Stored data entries

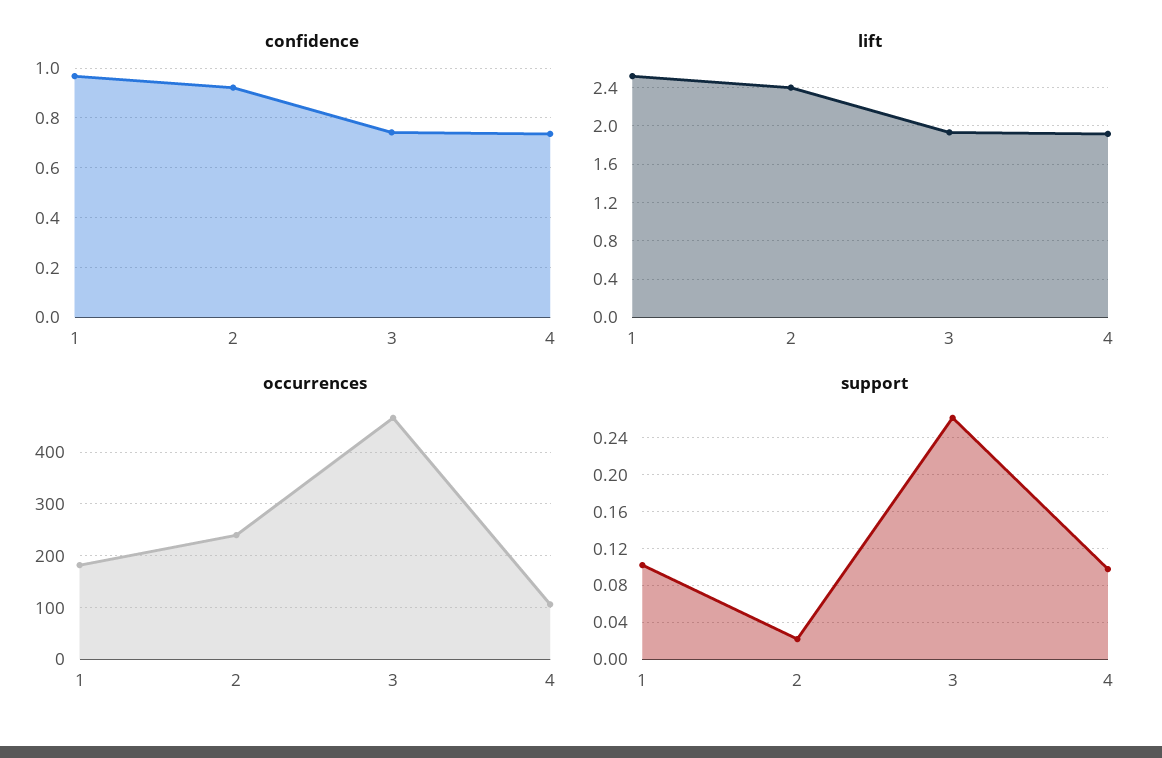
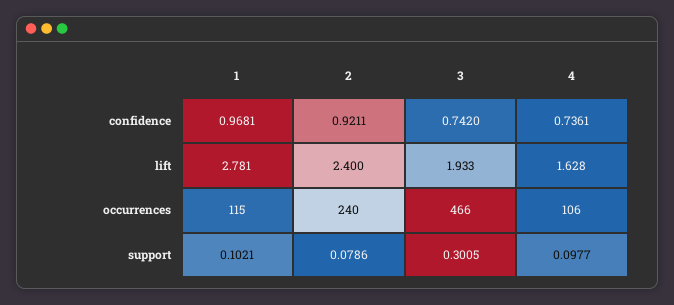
lift, 1: 2.5 -> 2.781
lift, 4: 1.9 -> 1.628
occurrences, 1: 180 -> 115
support, 2: 0.02 -> 0.0786
support, 3: 0.26 -> 0.3005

[DIRECTIONS]: Go through the records above, find each line with the string "support", and copy it.

[WRITTEN ANSWER]:
support, 2: 0.02 -> 0.0786
support, 3: 0.26 -> 0.3005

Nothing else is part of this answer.